Knitted into this, is the story of a man called Symington who has a similar fascination with Branwell, and once stole Bronte manuscripts and notebooks, hoarding them against a time when he hopes to write a biography of Branwell himself. He is also on the fringes of alleged forgeries of signatures on Bronte manuscripts that muddy their provenance.

Symington's getting older and more confused ... and leads Daphne a merry dance as he tries to share what he has while keeping the best for himself. A third strand in the narrative follows a young woman in present day London who is studying Du Maurier, while battling to make her marriage work to a man who is still 'haunted' by his first wife... remind you of something?

A fourth strand is that the novel itself clearly represents the author's own obsession with Du Maurier and the Brontes and how the two overlap. This serves to make the novel feel highly authentic - and fascinates for that reason - but at the same time the author obsession makes the novel less engaging because it keeps reminding the reader that it is a story.

Daphne also feels too much like non-fiction writing at times as Picardie lays the ground work and then builds on it with back-story and current action, often repeating herself to be sure the reader has understood. The three stories and their similarities and coincidences feel a bit laboured - again, like the author is pointing and saying 'look at this and this and this' - and the language is too 'nuts and bolts' to really get us inside her characters' skins.

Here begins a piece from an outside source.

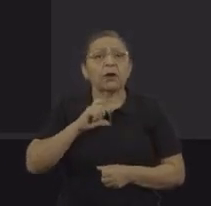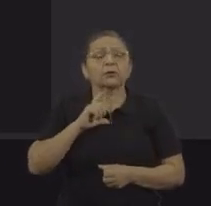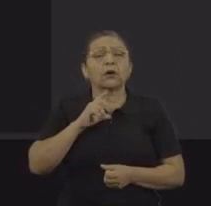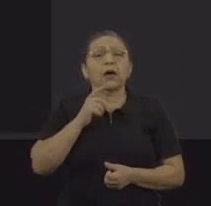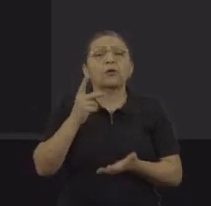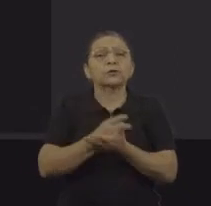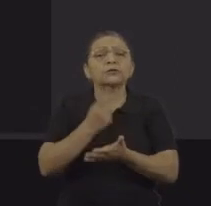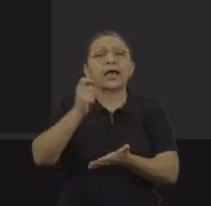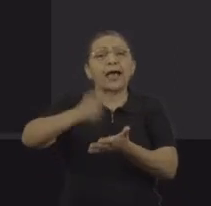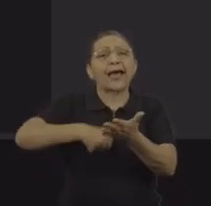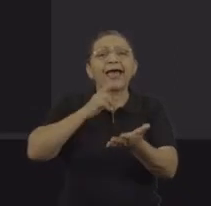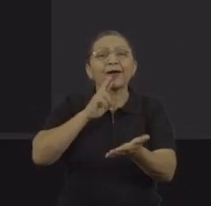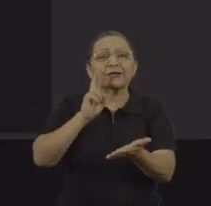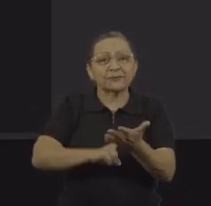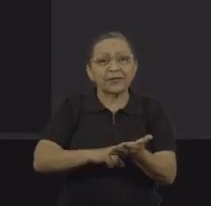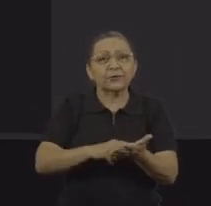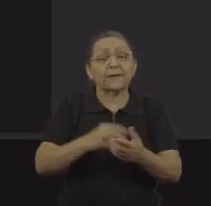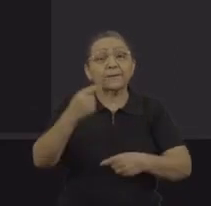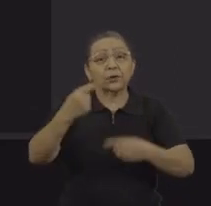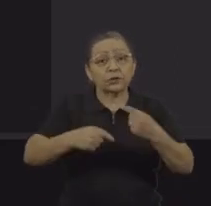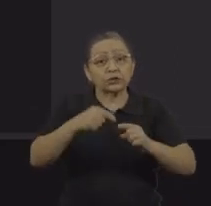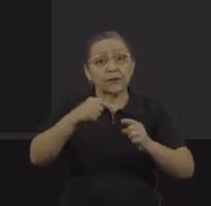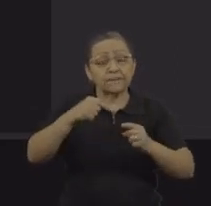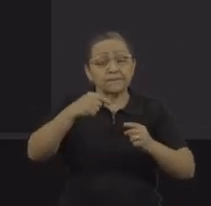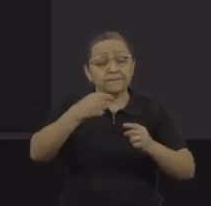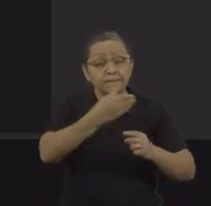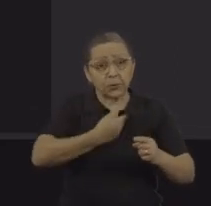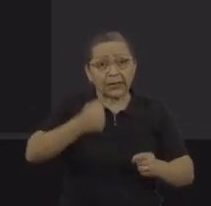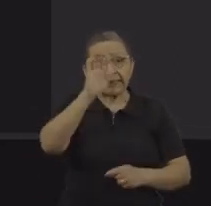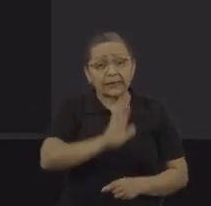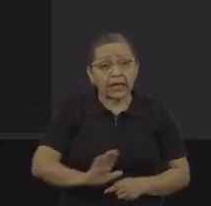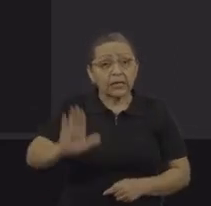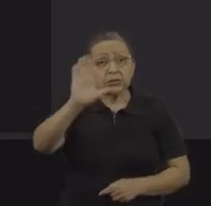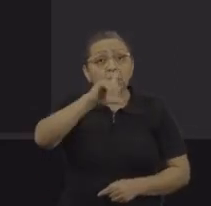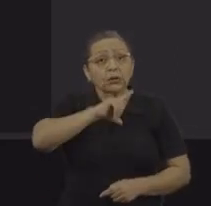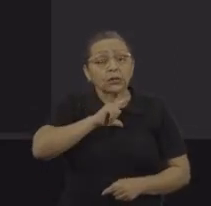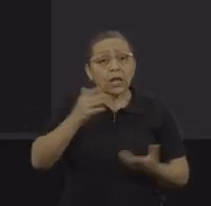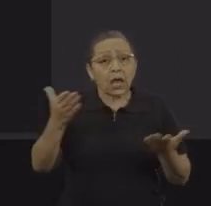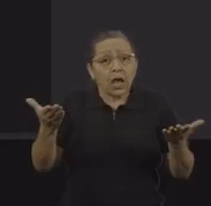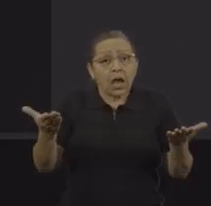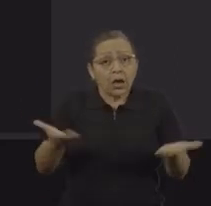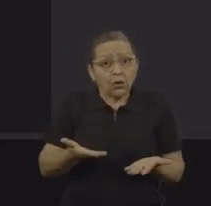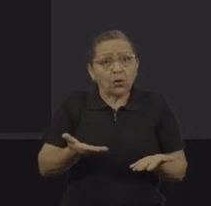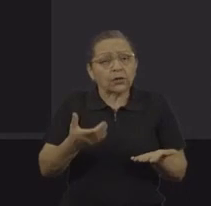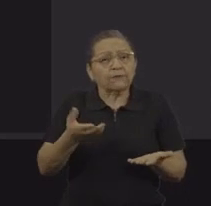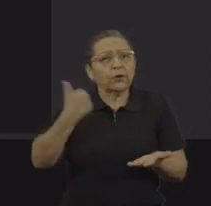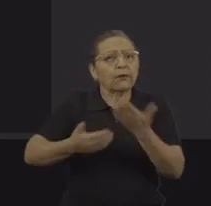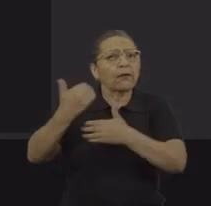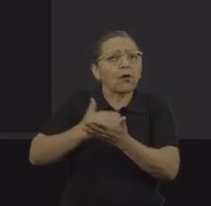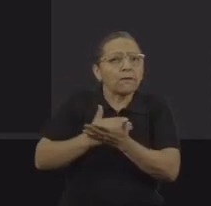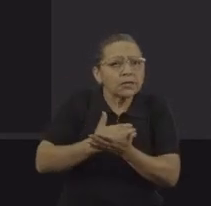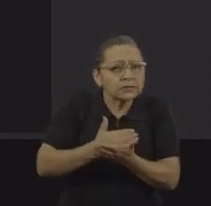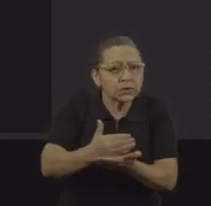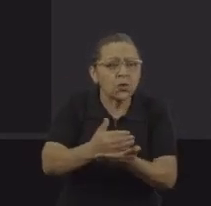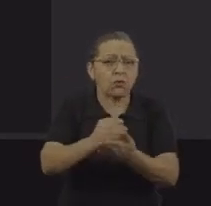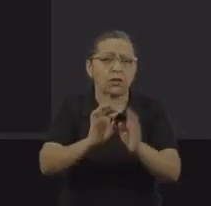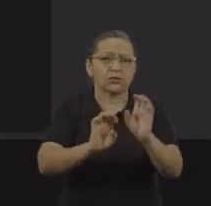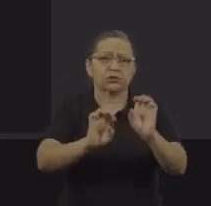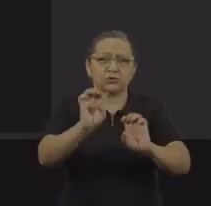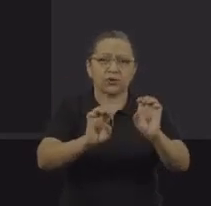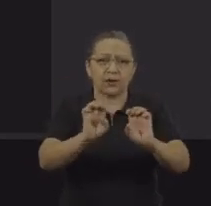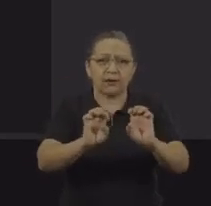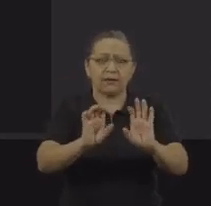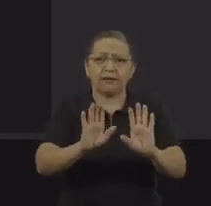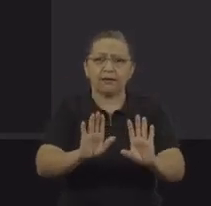reconhecimento, a política pública nacional que a gente tem hoje, ela começa a ser estruturada. E isso acontece por meio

Having said that, the real stories Picardie has drawn on are fascinating for a Bronte fan with a Du Maurier bent, and I admire the trail she's followed to bring this material out into the world. Her novel adds rather wonderfully to The Taste of Sorrow by Jude Morgan that I read earlier this year - a novel that fictionalises the lives of the Brontes and made me see them properly for the first time. Now I am inspired to go and read more of the Brontes and more Du Maurier.

In a lovely coincidence that Picardie would revel in, my daughter's in the middle of reading Jane Eyre. I keep saying, 'where are you up to?' And she answers in single sentences to fend me off. The last one was: 'she's bored with the house.'

1 comment:

Rachel Fenton said...

Your daughter's obviously absorbing Eyre to be able to put into her own words so succinctly where she's at - rather than quoting a line from the page!

I usually love books which blend fact with fiction - writing one - but what I like most is the artifice in the device - the convincing of the reader that all of what they are reading is possible in truth - that's the fun of fiction for me.